>> BEGIN PROVIDED PASSAGE
The Ghost at Symonds Street Cemetery in Auckland, New Zealand

“This is starting to feel like the opening scene of a horror movie,” I thought, with just a hint of nerves jangling for a little attention, only seconds before I saw the ghost.

Symonds Street Cemetery, Auckland, New Zealand

Age has not been kind to Symonds Street Cemetery.

Unlike the orderly and refined elegance of The Langham, the hotel where I was staying in Auckland, New Zealand, the Symonds Street Cemetery across the street from it was a bit of a wreck.

Auckland’s oldest cemetery was definitely showing its age. Named for a British Army officer who was heavily involved in the colonization of New Zealand, Symonds Street Cemetery opened in 1842 and was originally divided into three sections for Catholics, Anglicans, and Jews, and a fourth, for Presbyterians, Wesleyans, and “others.” When a new municipal cemetery opened in 1886, Symonds was closed for further burials, except for those who already had existing plots.

As I made my way down the slope of the cemetery’s bumpy terrain and into Grafton Gully, the leaves of the deciduous trees flickered in the breeze, shifting light patterns across the well-worn tombstones. The Grafton Bridge running above the cemetery cast an impregnable shadow around me, keeping a few haphazard rows of grave markers in a perpetual pall and lending a sinister touch to the place.

Symonds Street Cemetery, Auckland, New Zealand

Crumbling stones and rusting railings create an eerie atmosphere.
>> END PROVIDED PASSAGE
>> BEGIN EXTRACTED DATA
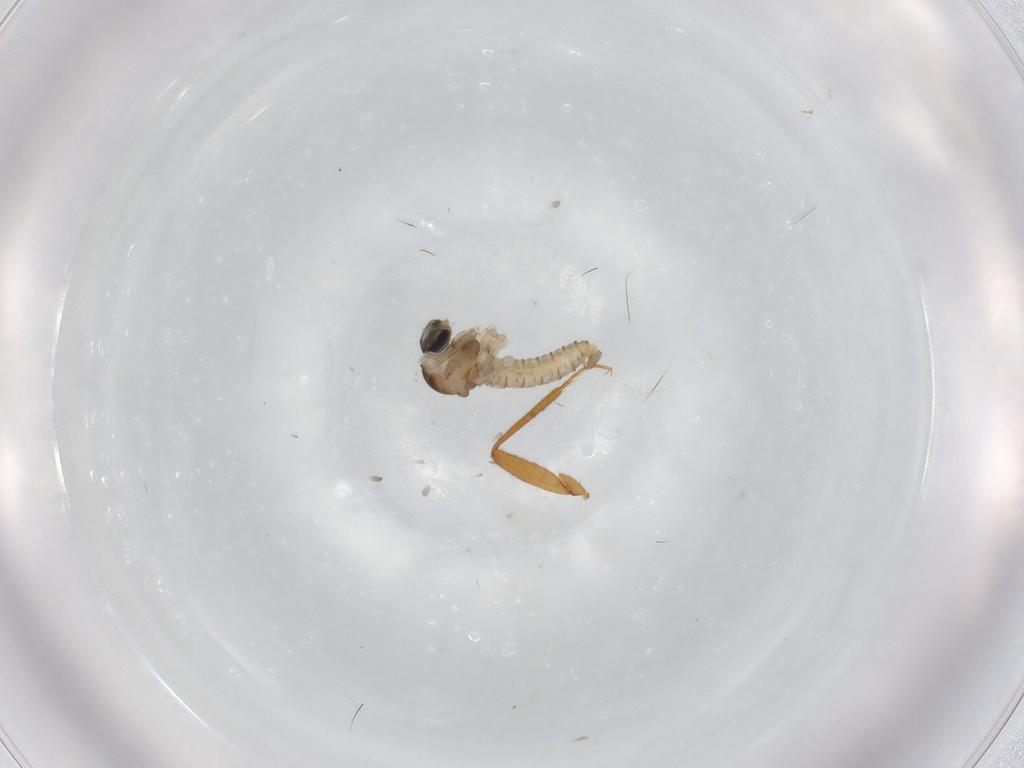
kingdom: Animalia
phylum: Arthropoda
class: Insecta
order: Diptera
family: Cecidomyiidae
>> END EXTRACTED DATA
*TASKS TO COMPLETE:*
a) According to the cemetery passage, what year did Symonds Street Cemetery open?
b) List every religious group the cemetery passage names when describing how the cemetery was first divided.
Answer using only the cemetery passage, not the listing.

*THE RESPONSES:*
a) 1842

b) Catholics, Anglicans, Jews, Presbyterians, Wesleyans